チェーンストア経営専門コンサルタント・渥美俊一氏の本。
287ページ。長い!
1926年生まれ(85歳?)、東大法学部卒。
読売新聞社を経て、日本リテイリングセンターを設立し、チェーンストア産業づくりの研究団体ペガサスクラブの主宰者でもある。
簡単に言ってしまえば、ダイエー・イオン・イトーヨーカ堂・西友・しまむらといった、
現在大企業と考えられる数多くの流通・小売を主とした企業を
各社が小さかった頃から先導し、たった半世紀弱で、
日本に現在の形の流通・小売の形を普及させた人。
一般には全く有名ではないが、産業の発達を考えると、とてつもなく偉大な人。
文章自体は、かなり難解
…というよりも、流通・小売の産業に従事していない人間には、常識的な知識・理解がなかなか進まないので、読みづらい。
また、半世紀前から現代までの流通・小売の企業をある程度把握していないと、文章中で書かれている内容がイメージしにくい。
少なくとも、自分は業界の門外漢なので、読みづらいと感じた。
その上、287ページあるので、結構時間かかりました!!
ただ、情報量に関しては、1800円という本の価格からすると、それ以上の価値はある。
雑誌の連載をまとめた本であるため、文章中、内容が重複する箇所が多分に見られ、
また、筆者自身の成果に対する「自信」が随所に見られるため、
巨人のナベツネを、イメージだけで「老害」と判断してしまう人には、
若干イラっとくる文章かもしれない。
(つまり、表面的な部分だけで他人を判断する人には不向きということ)
しかし、現代までの成果とそれに至るプロセス、現状の課題やその原因などに関して、
しっかりと指摘されており、その意味では、
日本の流通・小売産業の勃興における歴史的背景や裏事情などから、
この半世紀に起こってきたことまでをカバーする総合的な解説書としては、
非常に内容の濃い一冊だと思う。
渥美氏が指摘しているように、流通・小売産業は、
世界的に見た時、発展するのに非常に長い時間がかかるのが普通であり
また、日本には日本の商習慣という独特の事情があることが産業発展の障害ともなり得たが、
その事情を勘案しても、半世紀以内という短期間で現状の形を達成できたことは、
まさに「流通革命」と言っても言い過ぎではないのだと思う。
詳細な各論・原因分析などについては、再読の上で理解していきたいと思う。
この本の中で、渥美氏が一貫して説いているのは、
「日本人に真の豊かさを提供するために、流通・小売産業とはいかにあるべきか」
という視点であり、また、
「商業は国民の生活と日常の暮らしを守り、豊かにしていく一番重要な産業である」
という信念である。
その視点と信念に基づいて、渥美氏は、
日本にアメリカ的チェーンストアを導入し、商品の価格破壊を行ってきたわけだが、
それは一方では正しく、また一部では限界もあるというのが自分なりの考えである。
それは、現状の世界中での社会の行き詰まりが、
渥美氏が模範としてきたアメリカ的モデルの限界にある程度起因しているのではないか思うからである。
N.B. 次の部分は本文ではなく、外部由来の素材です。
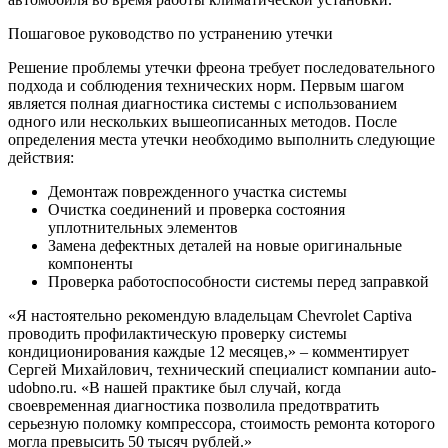
Пошаговое руководство по устранению утечки
Решение проблемы утечки фреона требует последовательного
подхода и соблюдения технических норм. Первым шагом
является полная диагностика системы с использованием
одного или нескольких вышеописанных методов. После
определения места утечки необходимо выполнить следующие
действия:
Демонтаж поврежденного участка системы
Очистка соединений и проверка состояния
уплотнительных элементов
Замена дефектных деталей на новые оригинальные
компоненты
Проверка работоспособности системы перед заправкой
«Я настоятельно рекомендую владельцам Chevrolet Captiva
проводить профилактическую проверку системы
кондиционирования каждые 12 месяцев,» – комментирует
Сергей Михайлович, технический специалист компании auto-
udobno.ru. «В нашей практике был случай, когда
своевременная диагностика позволила предотвратить
серьезную поломку компрессора, стоимость ремонта которого
могла превысить 50 тысяч рублей.»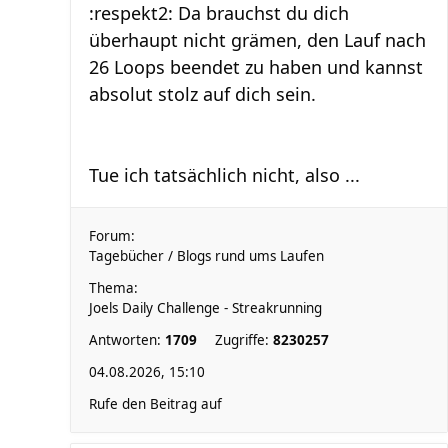
:respekt2: Da brauchst du dich
überhaupt nicht grämen, den Lauf nach
26 Loops beendet zu haben und kannst
absolut stolz auf dich sein.
Tue ich tatsächlich nicht, also ...
Forum:
Tagebücher / Blogs rund ums Laufen
Thema:
Joels Daily Challenge - Streakrunning
Antworten:
1709
Zugriffe:
8230257
04.08.2026, 15:10
Rufe den Beitrag auf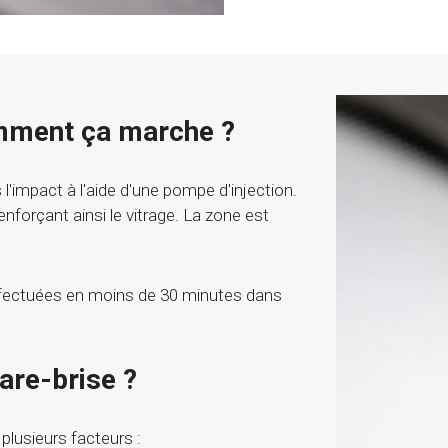
omment ça marche ?
 l'impact à l'aide d'une pompe d'injection.
renforçant ainsi le vitrage. La zone est
ffectuées en moins de 30 minutes dans
pare-brise ?
 plusieurs facteurs :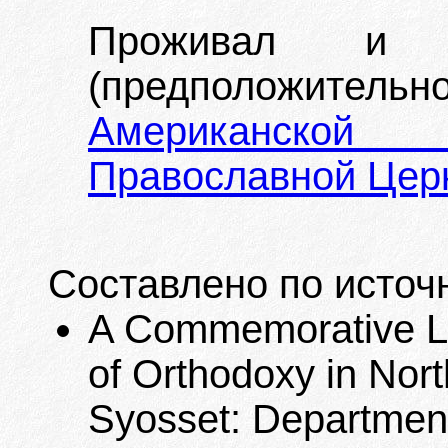
Проживал и
(предположител
Американской
Православной Цер
Составлено по источ
A Commemorative Lis
of Orthodoxy in Nort
Syosset: Department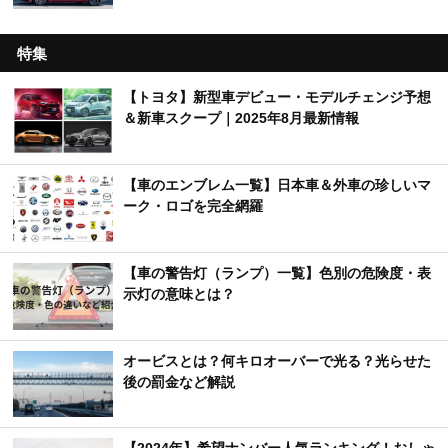
特集
【トヨタ】新型車デビュー・モデルチェンジ予想
＆新車スクープ｜2025年8月最新情報
【車のエンブレム一覧】日本車＆外車の珍しいマ
ーク・ロゴを完全網羅
【車の警告灯（ランプ）一覧】色別の危険度・表
示灯の意味とは？
オービスとは？何キロオーバーで光る？光らせた
後の罰金など解説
しかし、渥美氏が指摘するように、彼が導入してきた「流通革命」が完璧な状態で社会に定着しているわけではない。
また、この流通・小売だけが、社会の全ての幸福を担保するものでもない。
とすれば、我々に課せられた今後の課題は、
「真の豊かさ」という視点に沿った、より完璧な形の商業の在り方を作っていくことである。
また、流通・小売が、一般に低賃金になりやすいのは、
結局のところ、こうした産業が、社会の中で大切な産業であるという認識が乏しく、
また人材が集まらないために、産業として未成熟のままであるという事情も読み取れた。
個人的に、流通・小売に直接従事する人間ではないが、自分の仕事の中で、
以上のような視点を新たに取り入れていくことが必要だと感じた。